Most cats can be trained as easily as dogs, but few people try. Starting when the animal is young helps to establish a habit, both for the owner and the pet, but an older animal can also be trained to accept having its mouth handled. The keys to success are patience, repetition, and reward.
It's important to be patient as it may take up to month to get a pet to accept care. Keep the training sessions positive. Initially, contact time should be quite short, while being able to clean the whole mouth as the ultimate goal. Try to have the same person do the training and always reward the pet afterwards. Rewards can be petting or brushing, quality time with the owner, or an extra- special treat that is saved just for a training session.

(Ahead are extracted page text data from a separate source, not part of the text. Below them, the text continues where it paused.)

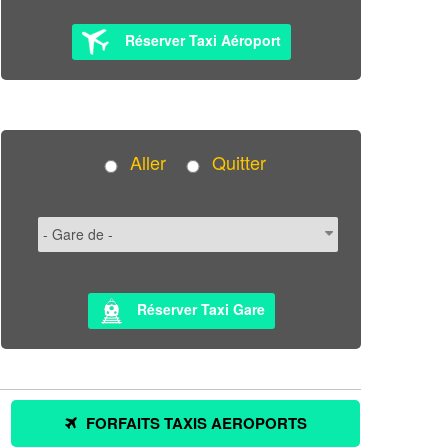
Réserver Taxi Aéroport
Aller
Quitter
Réserver Taxi Gare
FORFAITS TAXIS AEROPORTS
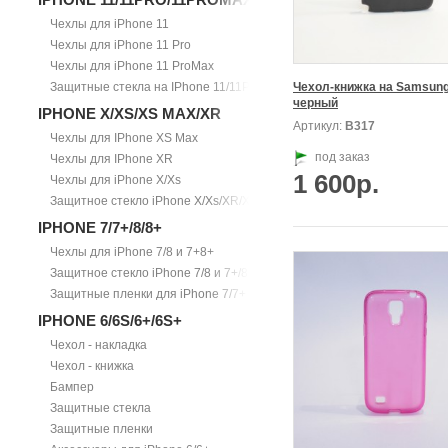
Чехлы для iPhone 11
Чехлы для iPhone 11 Pro
Чехлы для iPhone 11 ProMax
Защитные стекла на IPhone 11/11Pro/11ProMax
Чехол-книжка на Samsung,
черный
IPHONE X/XS/XS MAX/XR
Артикул:
В317
Чехлы для IPhone XS Max
под заказ
Чехлы для IPhone XR
1 600р.
Чехлы для iPhone X/Xs
Защитное стекло iPhone X/Xs/XR/Xs Max
IPHONE 7/7+/8/8+
Чехлы для iPhone 7/8 и 7+8+
Защитное стекло iPhone 7/8 и 7+/8+
Защитные пленки для iPhone 7/7+
IPHONE 6/6S/6+/6S+
Чехол - накладка
Чехол - книжка
Бампер
Защитные стекла
Защитные пленки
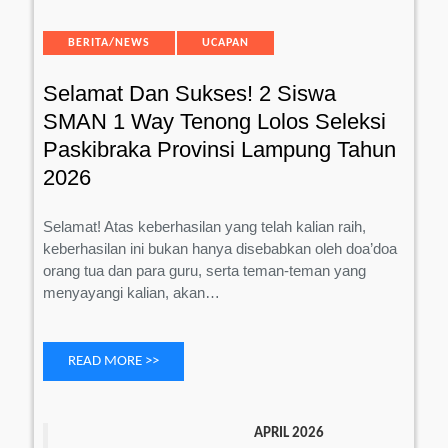
dan
Sukses!
Categories
BERITA/NEWS
UCAPAN
2
Siswa
Selamat Dan Sukses! 2 Siswa
SMAN
1
SMAN 1 Way Tenong Lolos Seleksi
Way
Paskibraka Provinsi Lampung Tahun
Tenong
2026
Lolos
Seleksi
Selamat! Atas keberhasilan yang telah kalian raih,
Paskibraka
keberhasilan ini bukan hanya disebabkan oleh doa’doa
Provinsi
orang tua dan para guru, serta teman-teman yang
Lampung
menyayangi kalian, akan…
Tahun
2026
READ MORE >>
APRIL 2026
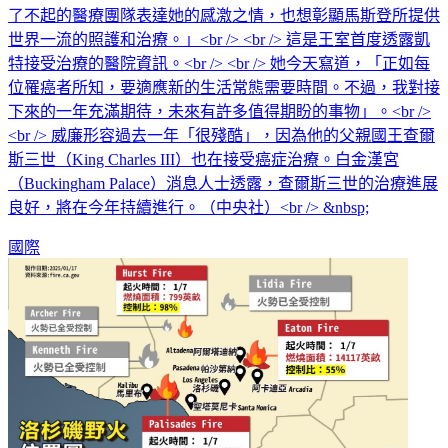
了不起的醫療團隊表達她的感激之情，也想彰顯馬斯登所提供
世界一流的照護和治療。」<br /> <br /> 這是王室首度透露凱
特接受治療的醫院資訊。<br /> <br /> 她今天寫道，「正如每
位罹癌者所知，要適應新的生活常態需要時間。不過，我對接
下來的一年充滿期待，未來有許多值得期盼的事物」。<br />
<br /> 威廉形容過去一年「很殘酷」，因為他的父親國王查爾
斯三世（King Charles III）也在接受癌症治療。白金漢宮
（Buckingham Palace）消息人士透露，查爾斯三世的治療進展
良好，將在今年持續進行。（中央社）<br /> &nbsp;
國際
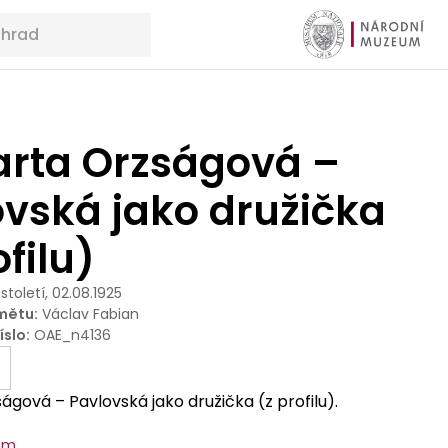
Marta Orzságová –
ovská jako družička
ofilu)
 století, 02.08.1925
mětu
:
Václav Fabian
íslo
:
OAE_n4136
ságová – Pavlovská jako družička (z profilu).
um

Pick a toothpaste product that is appropriately flavored. Cats do not like cinnamon, mint,citrus, or sodium bicarbonate. Avoid products that have a high concentration of alcohols and other ingredients that might sting sensitive gums. Avoid products that have fluoride or foaming agents in them (i.e., human toothpaste) as accidental swallowing may cause nausea.
Start by taking a treat the cat already likes and placing a small amount of pet toothpaste on the treat. This creates a positive association with the toothpaste. Once the pet is readily eating the treat/toothpaste combination start offering the toothpaste alone, on your finger, as a treat. You are not trying to do any brushing at this point.
The next step is to offer the toothpaste to the cat on a cat-appropriate toothbrush. A brush with the bristles concentrated in a small area, with minimal thickness to the head is best. Pick a quiet time and location so the pet is amenable to staying still, either on a table or in your lap, without excessive holding. Cats will fight restraint and a training session can quickly escalate into a frightening, negative experience.
For a right-handed person, hold the toothbrush in a pencil-grip in that hand. With your left hand placed over the cat's head, use your left thumb to lift the right lip near the canine tooth(or the fang). Steady your right hand by placing your ring and/or pinky finger on the cat's chin, and gently wipe the dentifrice off onto the maxillary canine tooth. Let the cat go, praise him, pet him, etc.. If this side was easily received repeat the process for the left side. If the pet was disturbed by the handling, STOP. Keep the experience positive. Give the cat time to "digest" what you just did, realize it was not injurious, and that some of the "new treat" was placed in his mouth.
Once the cat is accepting the feel of the tooth brush on its canine teeth, and having the dentifrice placed into its mouth, gradually start to slide your thumb back so that you are also exposing the cheek teeth and do a few brush strokes on the cheek teeth. It is not critical that the direction of brushing be "up and down" as we are taught for ourselves.
Gradually increase the amount of brushing done on each side, and always reward the cat afterwards. Remember, even if you cannot do a lot of brushing, many of the pet toothpastes now available will have some benefit through enzymatic action once in the mouth, so some benefit will be derived even from this small measure of success.
In animals that absolutely will not tolerate a toothbrush, an alternative is to use a soft cloth or gauze with the toothpaste. There is also a commercially available gauze that has antibacterial agents in it.
Depending on the animal's personality, competition sometimes makes receiving home care appear more desirable.
For an animal that just will not accept handling consider using additional therapies such as a dental diet, a dental treat, or products that can go in the drinking water.
Ideally brushing should occur daily, as plaque starts to mineralize into calculus within 36 hours. Brushing every second day, or three times a week, is acceptable. Be happy with ANY amount of homecare that can be done--even if the teeth aren't spotless at least the oral cavity is being examined frequently so that, should dental or oral problems arise, it will be quickly detected and professional help sought.
Training takes a lot of time and patience but your cat should live a longer healthier life if they do not have dental disease.